_PROBLEM DESCRIPTION:_
When you come to a picture, pass over it, and set down the entries below exactly.

_THE DATA:_
+++
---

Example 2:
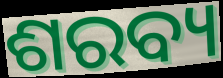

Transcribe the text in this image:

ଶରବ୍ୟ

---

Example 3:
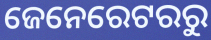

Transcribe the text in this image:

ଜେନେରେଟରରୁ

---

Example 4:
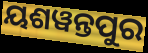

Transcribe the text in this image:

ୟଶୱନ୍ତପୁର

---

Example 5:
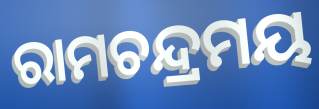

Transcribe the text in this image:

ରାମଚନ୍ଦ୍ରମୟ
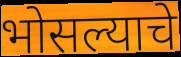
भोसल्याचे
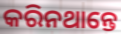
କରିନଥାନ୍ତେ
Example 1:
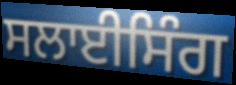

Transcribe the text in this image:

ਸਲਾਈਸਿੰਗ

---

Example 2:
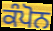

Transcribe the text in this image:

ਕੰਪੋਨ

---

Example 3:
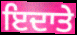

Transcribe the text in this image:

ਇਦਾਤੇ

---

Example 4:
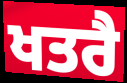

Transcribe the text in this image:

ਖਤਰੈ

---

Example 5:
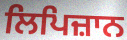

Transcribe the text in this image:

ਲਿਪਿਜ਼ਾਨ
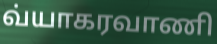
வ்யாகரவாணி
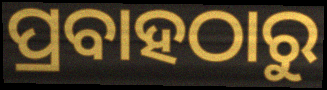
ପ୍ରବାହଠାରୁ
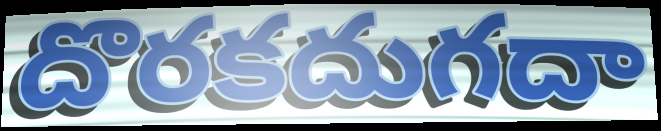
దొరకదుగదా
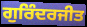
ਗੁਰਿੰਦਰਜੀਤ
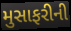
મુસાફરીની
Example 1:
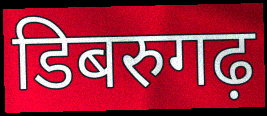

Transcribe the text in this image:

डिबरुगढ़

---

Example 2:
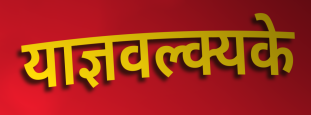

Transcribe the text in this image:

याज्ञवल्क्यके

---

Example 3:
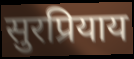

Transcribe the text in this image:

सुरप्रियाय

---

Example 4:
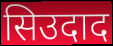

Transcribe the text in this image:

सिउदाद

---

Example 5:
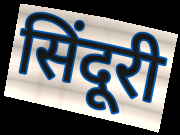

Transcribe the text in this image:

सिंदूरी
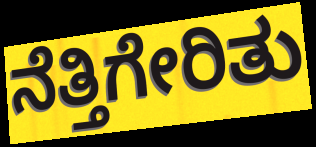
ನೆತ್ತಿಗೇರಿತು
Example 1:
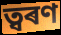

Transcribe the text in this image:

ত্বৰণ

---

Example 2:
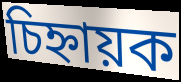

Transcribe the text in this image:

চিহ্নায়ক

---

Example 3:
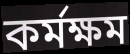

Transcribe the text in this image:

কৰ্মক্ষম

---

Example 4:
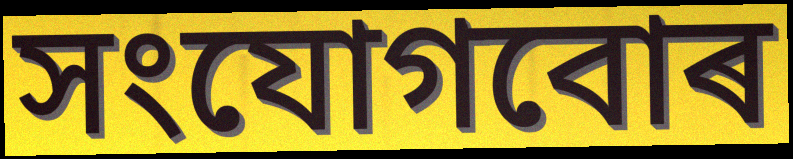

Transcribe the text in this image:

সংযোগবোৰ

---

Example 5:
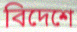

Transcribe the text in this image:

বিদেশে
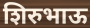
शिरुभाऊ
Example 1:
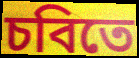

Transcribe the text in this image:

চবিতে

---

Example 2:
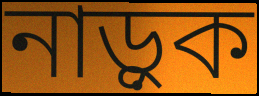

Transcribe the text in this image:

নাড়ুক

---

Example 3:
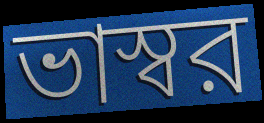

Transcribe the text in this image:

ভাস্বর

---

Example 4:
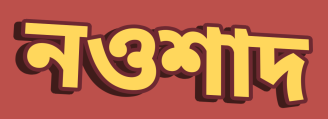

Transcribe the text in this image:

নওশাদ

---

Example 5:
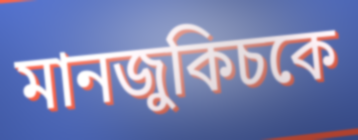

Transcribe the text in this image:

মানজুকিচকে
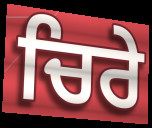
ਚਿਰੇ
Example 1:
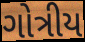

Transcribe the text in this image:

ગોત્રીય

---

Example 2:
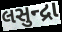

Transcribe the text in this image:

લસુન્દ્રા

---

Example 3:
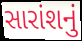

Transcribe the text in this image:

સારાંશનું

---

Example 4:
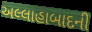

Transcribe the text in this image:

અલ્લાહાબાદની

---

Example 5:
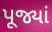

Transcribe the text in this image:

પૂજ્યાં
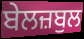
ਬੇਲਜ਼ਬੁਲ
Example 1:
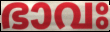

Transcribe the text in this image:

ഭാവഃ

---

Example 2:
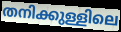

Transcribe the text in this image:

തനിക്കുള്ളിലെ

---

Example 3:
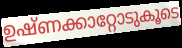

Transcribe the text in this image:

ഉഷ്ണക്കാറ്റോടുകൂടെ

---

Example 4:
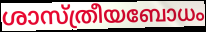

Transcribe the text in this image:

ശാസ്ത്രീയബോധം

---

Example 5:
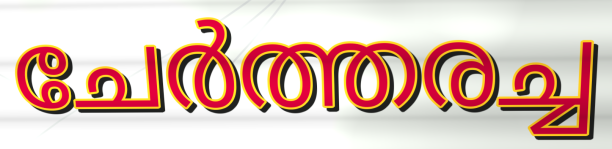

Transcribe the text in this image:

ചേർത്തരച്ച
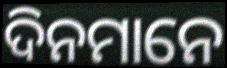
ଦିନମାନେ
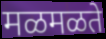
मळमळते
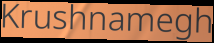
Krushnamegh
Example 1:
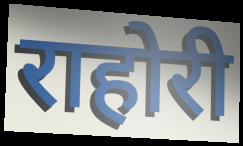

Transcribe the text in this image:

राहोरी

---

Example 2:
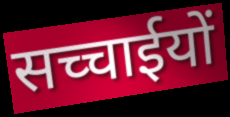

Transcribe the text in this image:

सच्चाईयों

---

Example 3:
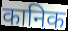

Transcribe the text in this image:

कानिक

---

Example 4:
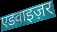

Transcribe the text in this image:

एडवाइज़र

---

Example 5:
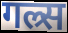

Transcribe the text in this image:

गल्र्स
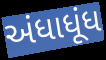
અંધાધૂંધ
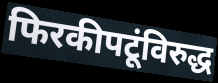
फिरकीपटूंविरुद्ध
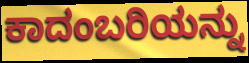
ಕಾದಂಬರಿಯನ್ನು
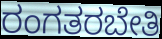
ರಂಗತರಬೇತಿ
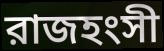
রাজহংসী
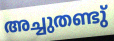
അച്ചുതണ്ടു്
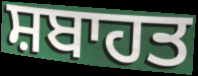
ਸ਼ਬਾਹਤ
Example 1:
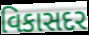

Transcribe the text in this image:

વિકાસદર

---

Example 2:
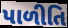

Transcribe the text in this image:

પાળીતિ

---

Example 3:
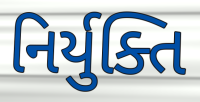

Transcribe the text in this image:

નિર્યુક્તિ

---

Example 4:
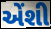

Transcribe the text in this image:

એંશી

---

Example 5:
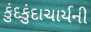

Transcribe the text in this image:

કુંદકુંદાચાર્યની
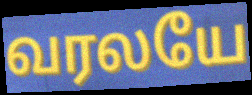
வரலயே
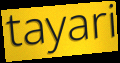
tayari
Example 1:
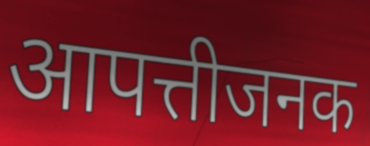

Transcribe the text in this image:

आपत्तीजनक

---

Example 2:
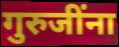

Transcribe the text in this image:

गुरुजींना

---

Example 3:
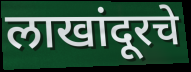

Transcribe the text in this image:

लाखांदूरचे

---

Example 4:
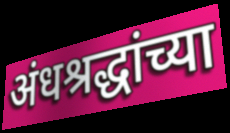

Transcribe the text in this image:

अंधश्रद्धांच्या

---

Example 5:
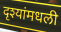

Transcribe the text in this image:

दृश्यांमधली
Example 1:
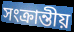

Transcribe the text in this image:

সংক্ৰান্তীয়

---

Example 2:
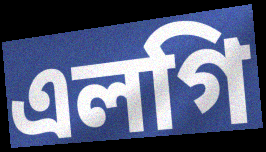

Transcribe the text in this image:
+++
_ANSWER SPACE:_
---

Example 2:

Transcribe the text in this image:

ଶରବ୍ୟ

---

Example 3:

Transcribe the text in this image:

ଜେନେରେଟରରୁ

---

Example 4:

Transcribe the text in this image:

ୟଶୱନ୍ତପୁର

---

Example 5:

Transcribe the text in this image:

ରାମଚନ୍ଦ୍ରମୟ
भोसल्याचे
କରିନଥାନ୍ତେ
Example 1:

Transcribe the text in this image:

ਸਲਾਈਸਿੰਗ

---

Example 2:

Transcribe the text in this image:

ਕੰਪੋਨ

---

Example 3:

Transcribe the text in this image:

ਇਦਾਤੇ

---

Example 4:

Transcribe the text in this image:

ਖਤਰੈ

---

Example 5:

Transcribe the text in this image:

ਲਿਪਿਜ਼ਾਨ
வ்யாகரவாணி
ପ୍ରବାହଠାରୁ
దొరకదుగదా
ਗੁਰਿੰਦਰਜੀਤ
મુસાફરીની
Example 1:

Transcribe the text in this image:

डिबरुगढ़

---

Example 2:

Transcribe the text in this image:

याज्ञवल्क्यके

---

Example 3:

Transcribe the text in this image:

सुरप्रियाय

---

Example 4:

Transcribe the text in this image:

सिउदाद

---

Example 5:

Transcribe the text in this image:

सिंदूरी
ನೆತ್ತಿಗೇರಿತು
Example 1:

Transcribe the text in this image:

ত্বৰণ

---

Example 2:

Transcribe the text in this image:

চিহ্নায়ক

---

Example 3:

Transcribe the text in this image:

কৰ্মক্ষম

---

Example 4:

Transcribe the text in this image:

সংযোগবোৰ

---

Example 5:

Transcribe the text in this image:

বিদেশে
शिरुभाऊ
Example 1:

Transcribe the text in this image:

চবিতে

---

Example 2:

Transcribe the text in this image:

নাড়ুক

---

Example 3:

Transcribe the text in this image:

ভাস্বর

---

Example 4:

Transcribe the text in this image:

নওশাদ

---

Example 5:

Transcribe the text in this image:

মানজুকিচকে
ਚਿਰੇ
Example 1:

Transcribe the text in this image:

ગોત્રીય

---

Example 2:

Transcribe the text in this image:

લસુન્દ્રા

---

Example 3:

Transcribe the text in this image:

સારાંશનું

---

Example 4:

Transcribe the text in this image:

અલ્લાહાબાદની

---

Example 5:

Transcribe the text in this image:

પૂજ્યાં
ਬੇਲਜ਼ਬੁਲ
Example 1:

Transcribe the text in this image:

ഭാവഃ

---

Example 2:

Transcribe the text in this image:

തനിക്കുള്ളിലെ

---

Example 3:

Transcribe the text in this image:

ഉഷ്ണക്കാറ്റോടുകൂടെ

---

Example 4:

Transcribe the text in this image:

ശാസ്ത്രീയബോധം

---

Example 5:

Transcribe the text in this image:

ചേർത്തരച്ച
ଦିନମାନେ
मळमळते
Krushnamegh
Example 1:

Transcribe the text in this image:

राहोरी

---

Example 2:

Transcribe the text in this image:

सच्चाईयों

---

Example 3:

Transcribe the text in this image:

कानिक

---

Example 4:

Transcribe the text in this image:

एडवाइज़र

---

Example 5:

Transcribe the text in this image:

गल्र्स
અંધાધૂંધ
फिरकीपटूंविरुद्ध
ಕಾದಂಬರಿಯನ್ನು
ರಂಗತರಬೇತಿ
রাজহংসী
അച്ചുതണ്ടു്
ਸ਼ਬਾਹਤ
Example 1:

Transcribe the text in this image:

વિકાસદર

---

Example 2:

Transcribe the text in this image:

પાળીતિ

---

Example 3:

Transcribe the text in this image:

નિર્યુક્તિ

---

Example 4:

Transcribe the text in this image:

એંશી

---

Example 5:

Transcribe the text in this image:

કુંદકુંદાચાર્યની
வரலயே
tayari
Example 1:

Transcribe the text in this image:

आपत्तीजनक

---

Example 2:

Transcribe the text in this image:

गुरुजींना

---

Example 3:

Transcribe the text in this image:

लाखांदूरचे

---

Example 4:

Transcribe the text in this image:

अंधश्रद्धांच्या

---

Example 5:

Transcribe the text in this image:

दृश्यांमधली
Example 1:

Transcribe the text in this image:

সংক্ৰান্তীয়

---

Example 2:

Transcribe the text in this image:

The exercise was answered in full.